Data collection began with a long transect down the center of the sound, Miller reported, and then continued with 11 flight data lines stitching across the sound, shore to shore. Minor glitches with the Digital Mapping System and the aircraft's GPS system complicated one of the flight tracks for the Airborne Topographic Mapper instrument during the flight, but Miller said all objectives were met and the ATM data should be recoverable in post flight processing.
"Views of mountain peaks and ranges were abundant," during the 11-hour flight, he added.
The frozen, inhospitable surface features of Alexander Island in Antarctica were viewed at close range during one of the final low-level flights by NASA's DC-8 flying laboratory during the 2011 Operation IceBridge mission. Credit: NASA/Chris Miller
Due to fuel supply issues at Punta Arenas, a 25th and final science flight on Nov. 20 was cancelled, and the team prepared for its Nov. 22 departure back to the United States.

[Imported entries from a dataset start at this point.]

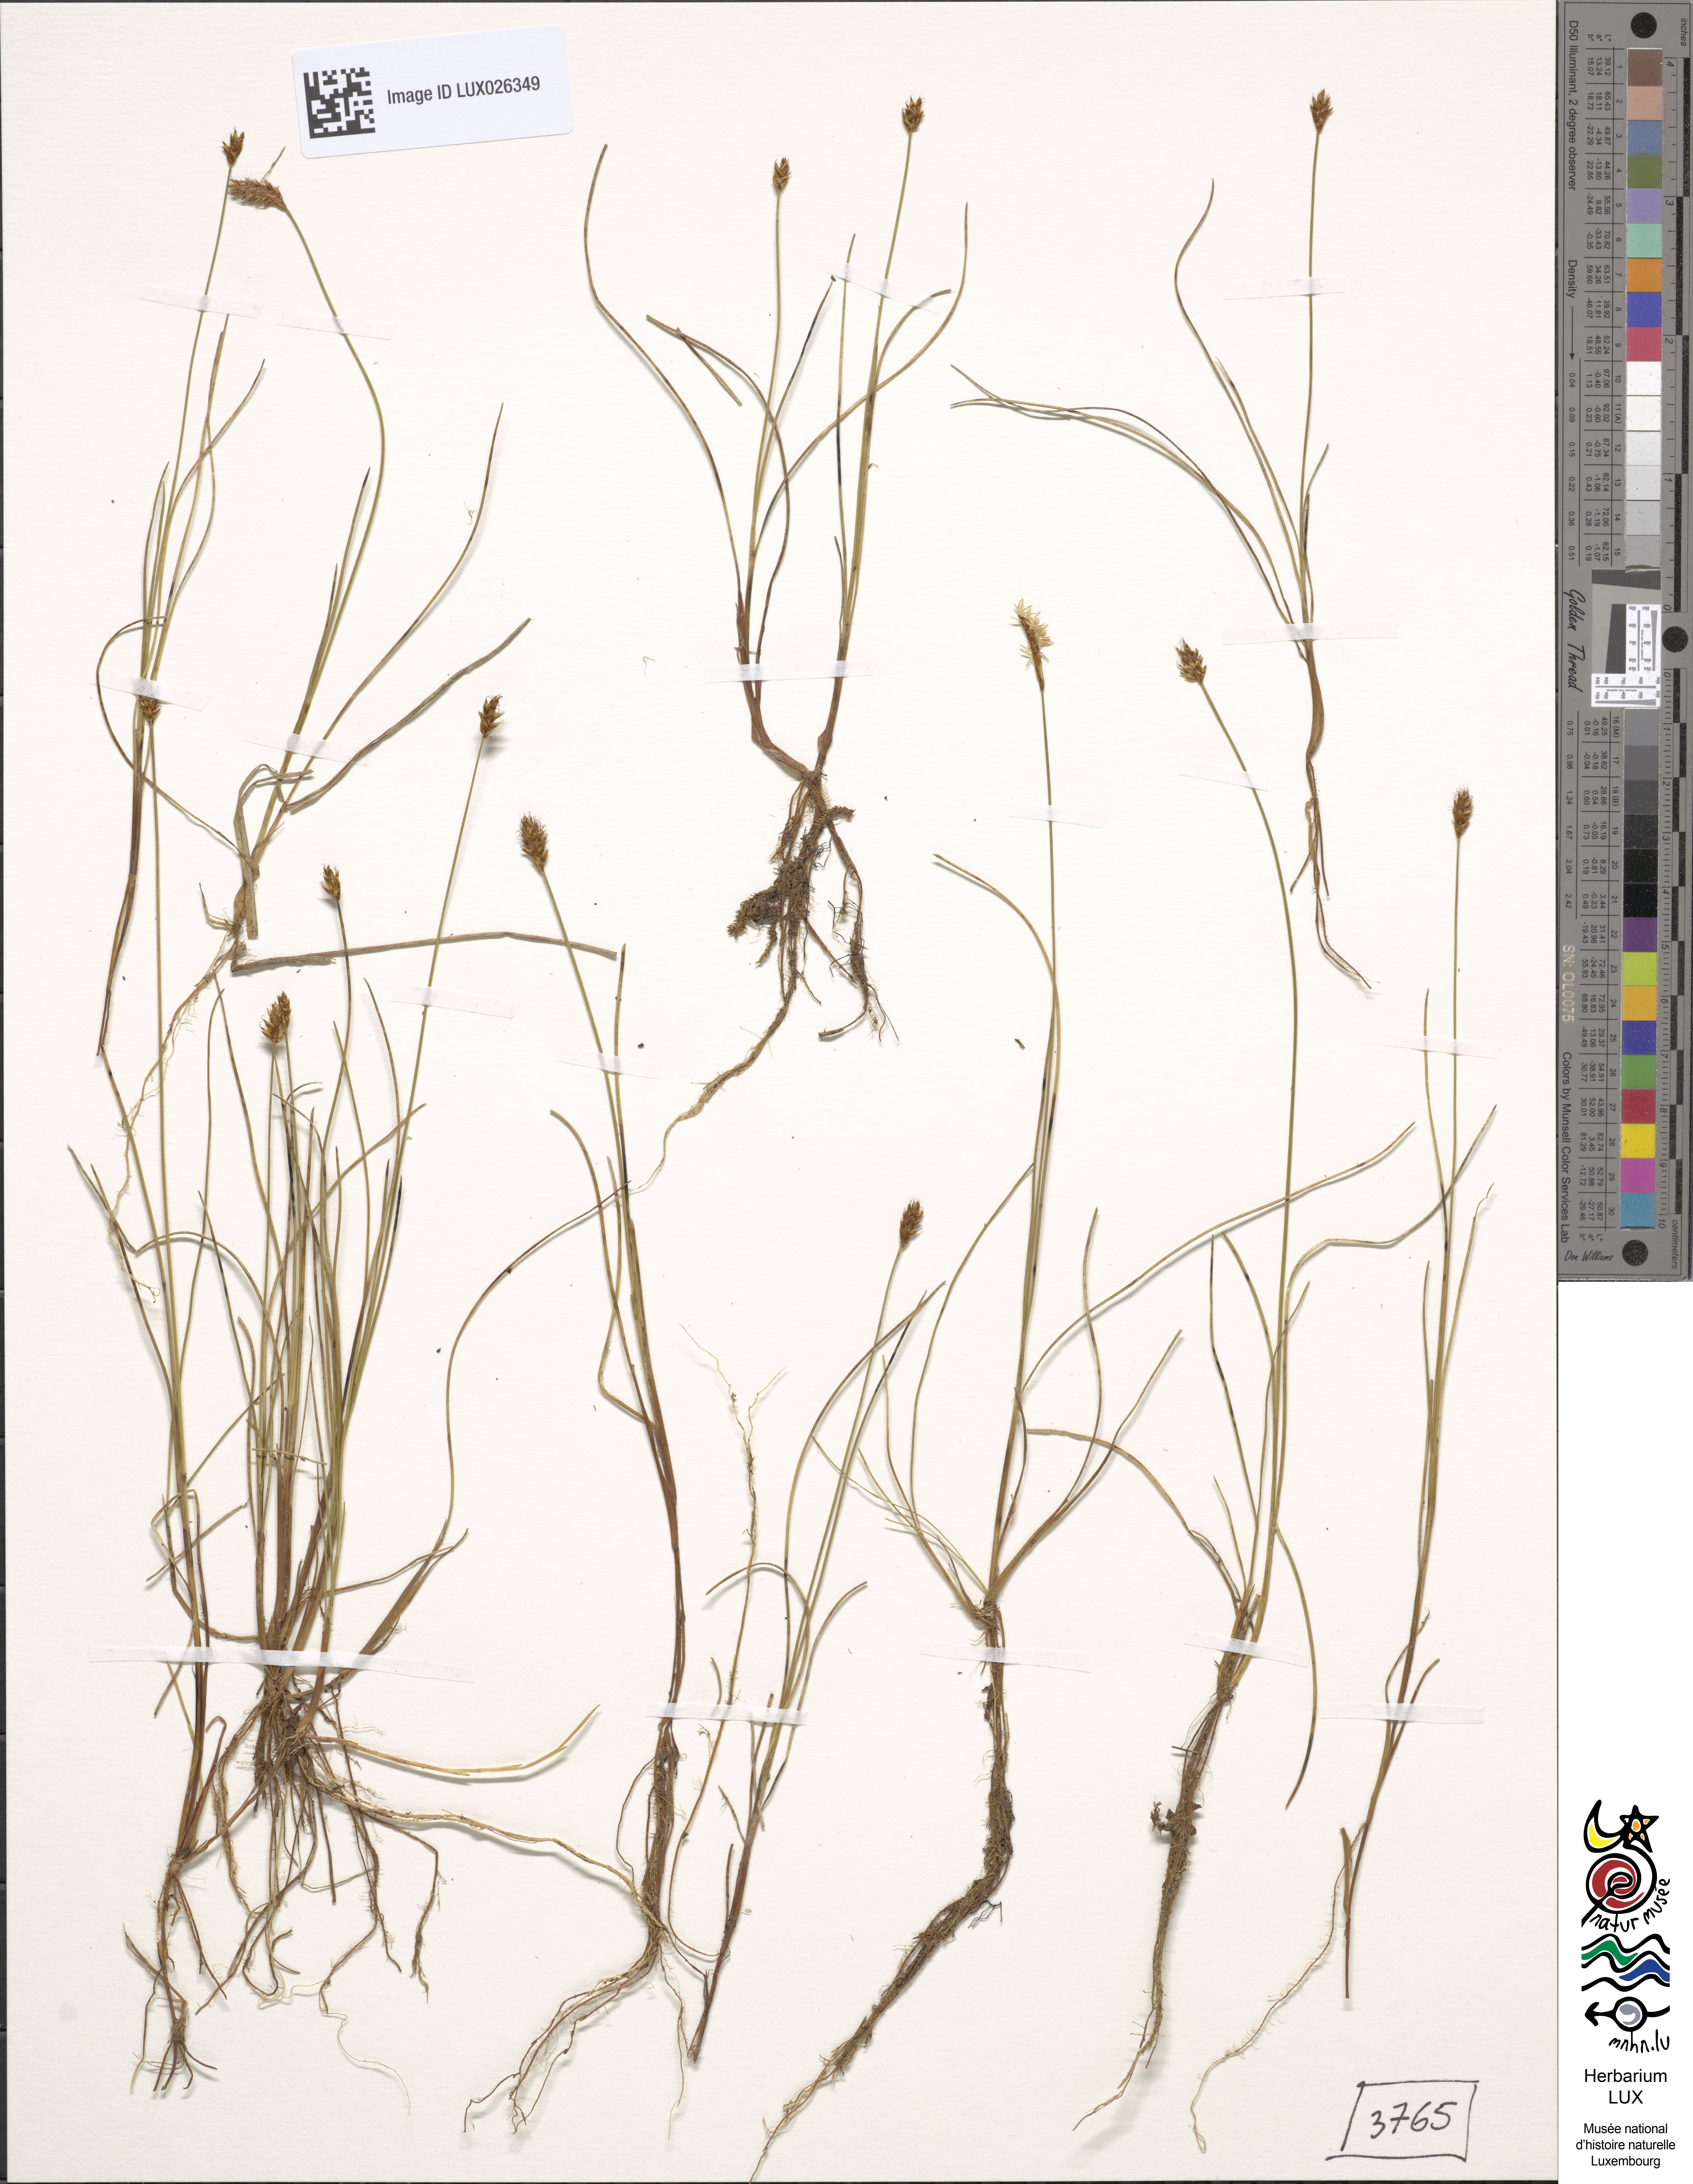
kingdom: Plantae
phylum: Tracheophyta
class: Liliopsida
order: Poales
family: Cyperaceae
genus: Carex
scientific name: Carex dioica
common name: Dioecious sedge
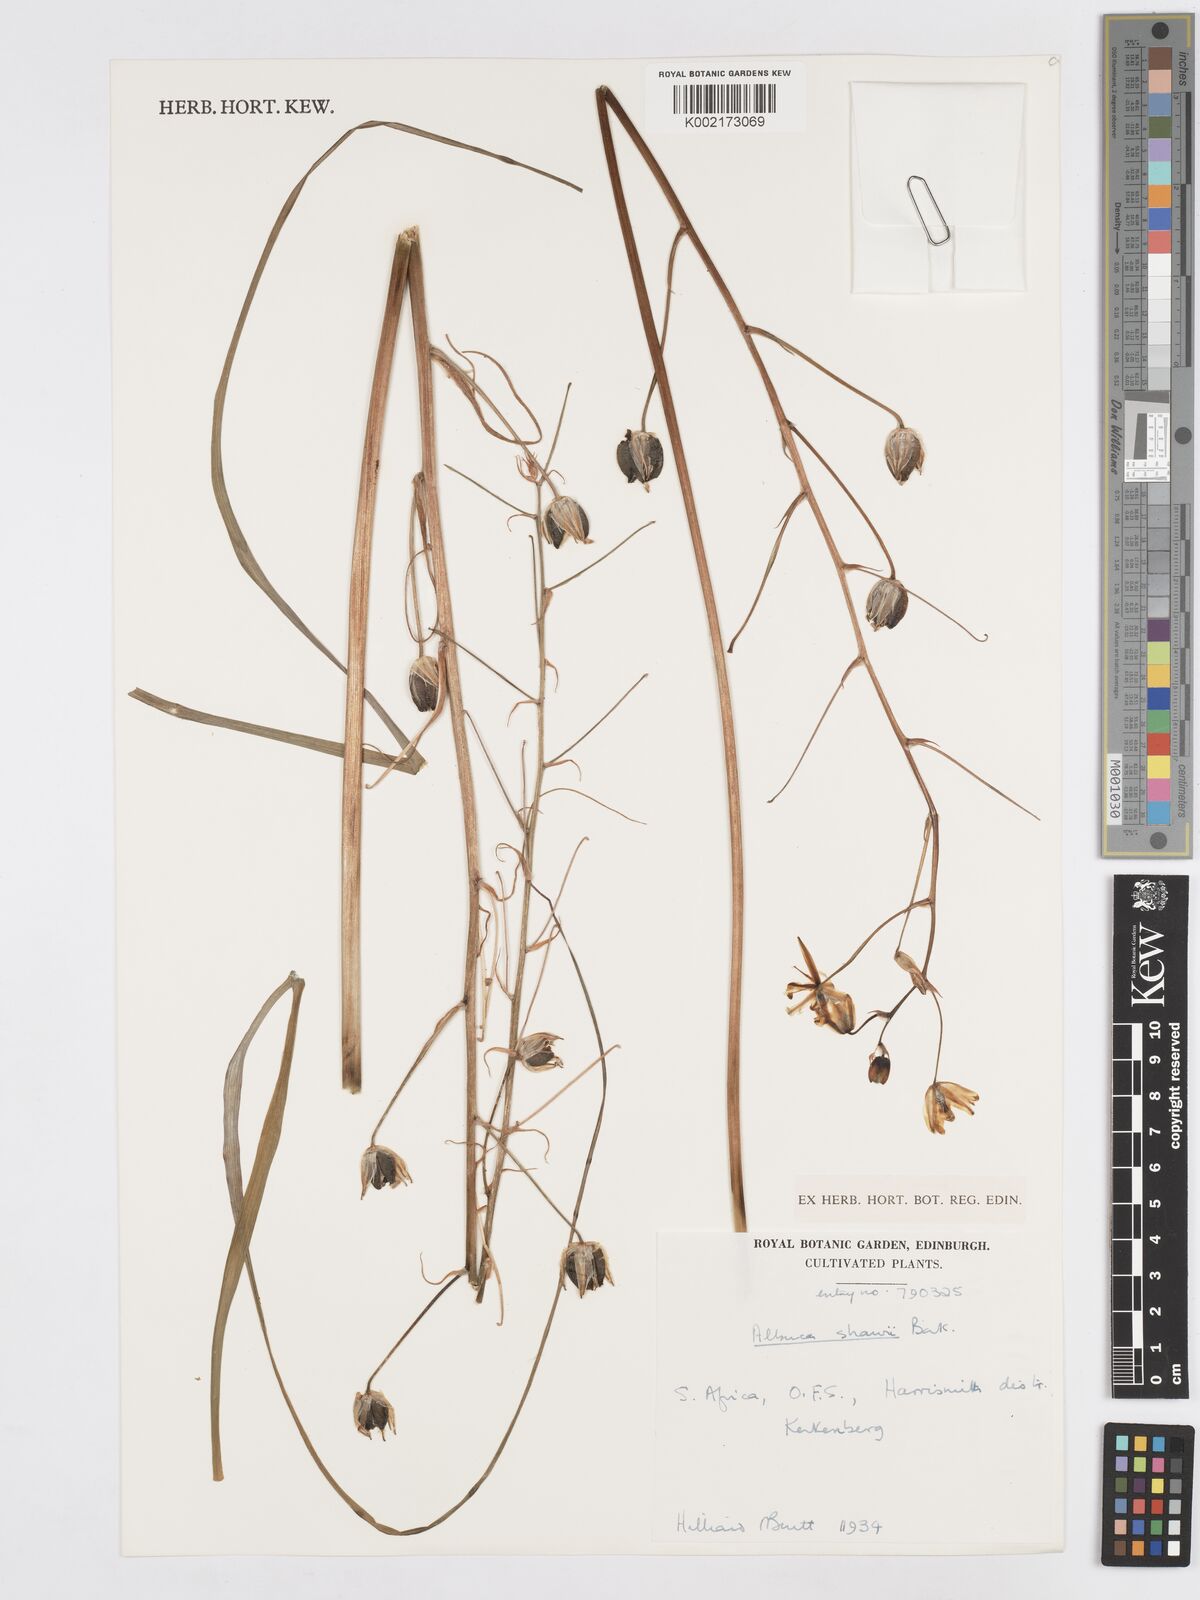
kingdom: Plantae
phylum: Tracheophyta
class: Liliopsida
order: Asparagales
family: Asparagaceae
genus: Albuca
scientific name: Albuca shawii
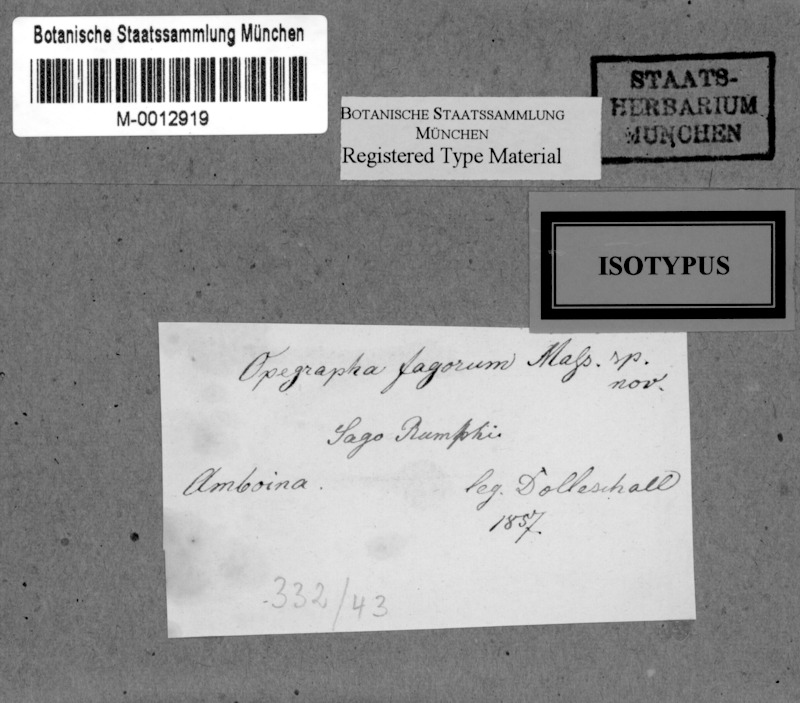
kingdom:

Including the transit flights between Punta Arenas and California, the modified 45-year-old flying laboratory logged about 308 flight hours during the Operation IceBridge, including 127 hours of actual data collection from its suite of seven specialized instruments. The instruments and science teams represented several NASA centers, the University of Kansas, the University of California at Santa Cruz and the Lamont-Doherty Earth Observatory at Columbia University.
Operation IceBridge was begun in 2009 to bridge the gap in data collection after NASA's ICESat-1 satellite stopped functioning and when the ICESat-2 satellite becomes operational in 2016. By comparing the year-to-year readings of ice thickness and movement both on land and on the sea, scientists can learn more about the trends that could affect sea-level rise and climate around the globe. In addition to NASA's DC-8, a smaller Gulfstream V aircraft operated by the National Science Foundation and the National Center for Atmospheric Research also participated in this fall's IceBridge mission.
DC-8 research pilot Troy Asher, who flew the final science flight, offered his reflections on this fall's Antarctic campaign.
"As you will undoubtedly hear from other reports from the science and mission director community, this has been a fantastic deployment from many different aspects," he said.
NASA's Dryden Flight Research Center director David McBride emailed his congratulations to the science team and the flight and ground crews on the completion of the 2011 mission over Antarctica.
"This was a great campaign and it makes all proud," McBride added.